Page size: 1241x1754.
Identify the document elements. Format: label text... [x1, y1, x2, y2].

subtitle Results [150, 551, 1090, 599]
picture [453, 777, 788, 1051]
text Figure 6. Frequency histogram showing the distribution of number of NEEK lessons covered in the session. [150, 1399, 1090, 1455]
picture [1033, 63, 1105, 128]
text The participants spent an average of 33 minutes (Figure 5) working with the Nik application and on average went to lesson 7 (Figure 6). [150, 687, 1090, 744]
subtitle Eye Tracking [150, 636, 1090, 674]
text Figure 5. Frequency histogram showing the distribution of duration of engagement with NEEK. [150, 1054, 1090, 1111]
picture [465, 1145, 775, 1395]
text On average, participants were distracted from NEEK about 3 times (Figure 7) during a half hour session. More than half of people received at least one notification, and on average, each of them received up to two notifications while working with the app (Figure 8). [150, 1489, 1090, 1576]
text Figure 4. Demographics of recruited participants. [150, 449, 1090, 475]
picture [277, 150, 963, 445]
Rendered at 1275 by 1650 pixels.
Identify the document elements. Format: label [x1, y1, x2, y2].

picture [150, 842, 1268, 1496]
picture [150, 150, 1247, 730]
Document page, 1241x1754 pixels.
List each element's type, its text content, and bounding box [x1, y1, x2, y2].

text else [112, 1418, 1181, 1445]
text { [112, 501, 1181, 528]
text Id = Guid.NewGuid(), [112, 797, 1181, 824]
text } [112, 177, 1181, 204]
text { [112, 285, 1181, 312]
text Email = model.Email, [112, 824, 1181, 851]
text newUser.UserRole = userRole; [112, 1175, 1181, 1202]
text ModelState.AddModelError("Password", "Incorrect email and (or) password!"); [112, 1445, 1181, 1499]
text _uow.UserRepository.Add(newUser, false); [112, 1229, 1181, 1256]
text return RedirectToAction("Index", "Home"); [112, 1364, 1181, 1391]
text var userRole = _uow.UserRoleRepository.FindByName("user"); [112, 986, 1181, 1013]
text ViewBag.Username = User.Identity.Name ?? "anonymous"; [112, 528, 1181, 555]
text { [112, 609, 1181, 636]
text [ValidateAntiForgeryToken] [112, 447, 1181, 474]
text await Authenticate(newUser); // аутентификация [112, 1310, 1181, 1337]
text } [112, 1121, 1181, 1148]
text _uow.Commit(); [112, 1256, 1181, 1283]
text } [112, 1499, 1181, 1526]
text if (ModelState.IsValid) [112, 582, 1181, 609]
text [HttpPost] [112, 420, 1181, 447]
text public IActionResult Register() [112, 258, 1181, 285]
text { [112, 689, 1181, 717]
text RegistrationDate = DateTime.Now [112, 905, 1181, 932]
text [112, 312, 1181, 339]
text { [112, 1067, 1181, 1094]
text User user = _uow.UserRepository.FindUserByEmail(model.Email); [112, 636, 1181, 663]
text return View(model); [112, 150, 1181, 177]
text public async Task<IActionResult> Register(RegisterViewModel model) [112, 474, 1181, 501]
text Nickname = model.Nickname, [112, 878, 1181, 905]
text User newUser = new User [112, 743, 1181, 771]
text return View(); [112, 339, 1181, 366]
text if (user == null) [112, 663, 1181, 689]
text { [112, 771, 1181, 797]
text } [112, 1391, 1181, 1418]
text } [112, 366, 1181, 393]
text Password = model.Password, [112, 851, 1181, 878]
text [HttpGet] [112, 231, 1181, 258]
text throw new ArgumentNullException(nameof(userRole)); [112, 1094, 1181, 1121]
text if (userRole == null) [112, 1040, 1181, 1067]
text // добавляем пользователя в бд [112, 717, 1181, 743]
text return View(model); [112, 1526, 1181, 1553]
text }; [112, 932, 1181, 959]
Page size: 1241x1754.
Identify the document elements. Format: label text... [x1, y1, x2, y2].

###

### EXERCISE GOAL
Beginning at the line with "Rendered at 1275 by 1650 pixels." and ending at the line with "Document page, 1241x1754 pixels.", reproduce each line of the data above exactly, and add no other lines.

### EXERCISE SOLUTION
Rendered at 1275 by 1650 pixels.
Identify the document elements. Format: label [x1, y1, x2, y2].

picture [150, 842, 1268, 1496]
picture [150, 150, 1247, 730]
Document page, 1241x1754 pixels.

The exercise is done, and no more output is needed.